There's only one idealist in this film. He’s a defense attorney, because if anyone would see the world through rose colored glasses, it’d be a man who spends every work day being lied to by criminals, right? Everyone else -- the police, those in government, and especially those in the church -- are cynical, if not outright evil.
Richard Gere plays Martin Vail, a prominent Chicago attorney who previously worked for the Cook County District Attorney. The film begins as Vail is interviewed by a journalist for the cover story of a newspaper supplement. He tells the reporter that every client, even a guilty one, deserves the best possible defense. When the reporter suggests that the important thing is getting to the truth, Martin responds, “Truth?

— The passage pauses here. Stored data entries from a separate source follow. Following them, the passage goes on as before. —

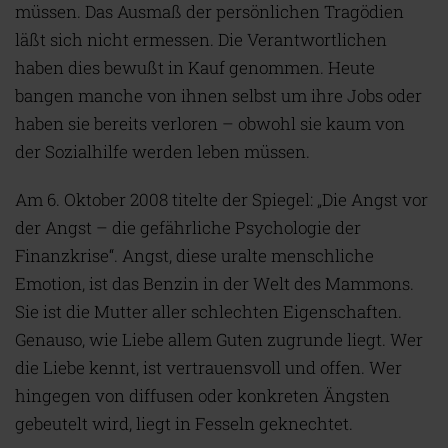
müssen. Das Ausmaß der persönlichen Tragödien
läßt sich nicht ermessen. Die Verantwortlichen
haben dies bewußt in Kauf genommen. Heute
bangen manche von ihnen selbst um ihre Jobs oder
haben sie bereits verloren – obwohl sie kaum von
der Sozialhilfe werden leben müssen.
Am 6. Oktober 2008 titelte der Spiegel: „Die Angst vor
der Angst – die gefährliche Psychologie der
Finanzkrise“. Angst, diese uralte menschliche
Emotion, ist das Benzin in der Welt des Mammons.
Sie ist die Mutter aller schlechten Eigenschaften.
Genauso, wie Liebe allem Guten zugrunde liegt. Wer
die Liebe kennt, ist vertrauensvoll und offen. Wer
hingegen von diffusen oder konkreten Ängsten
gebeutelt wird, liegt in Fesseln geknechtet.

How do you mean? My version, the one I create, the illusion of truth.”
Later, we see Vail drop by the Chicago Bar Association and Catholic Charities Ball. Really, what better tie-in could we have for Movie Churches Legal Month than that? Archbishop Rushman (Stanley Anderson) is speaking at the event, telling a lame joke, “I haven’t seen so many lawyers and politicians gathered together since confession this morning.”
The next day, Vail sees a TV story about Archbishop Rushman’s grisly murder and an altar boy’s arrest for the crime. Vail goes to the jail to defend the “boy,” Aaron (played by Edward Norton, who also appeared in The People Vs. Larry Flynt, a film made the same year as this one.) Aaron had been homeless, but was taken in by the Archbishop and allowed to serve in the church beyond the usual altar boy age limitations.
Vail decides to defend Aaron, believing in his innocence when no one else does. In his investigation, he discovers political corruption in the District Attorney’s office. He also finds that financial corruption is linked to the local Catholic diocese.
But the greatest corruption is found when Vail uncovers a video tape in the crime scene, the Archbishop’s apartment. It is a pornographic tape the Archbishop made of Aaron and another young man and a young woman. The Archbishop would practice his sermon before the young people, and then have them perform sex for the camera.
This is, of course, considered Aaron’s motive for killing the Archbishop, but Vail doesn’t believe it. He alone seems to have any idealism, in spite of his cynical bluster, but that idealism will be shattered.
I don’t want to give away more of the mystery of this dark legal drama. There are good things to its credit, especially the cast, full of familiar faces from TV and films: John Mahoney (Frasier), Terry O’Quinn (Lost), Andre Braugher (Brooklyn 99), Alfre Woodard (Luke Cage), Joe Spano (Hill Street Blues), Maura Tierney (NewsRadio), John Seda (Homicide), and more.
But this film’s view of the Catholic Church manages to be darker than the true stories found in the film Spotlight. Therefore, the church in Primal Fear, along with the Archbishop, receives our lowest rating of One Steeple.
(This was scheduled to be the final film of our November Legal Church Month, but it was a little too grim and discouraging to post on the day after Thanksgiving. Expect a much more festive film will take its place!)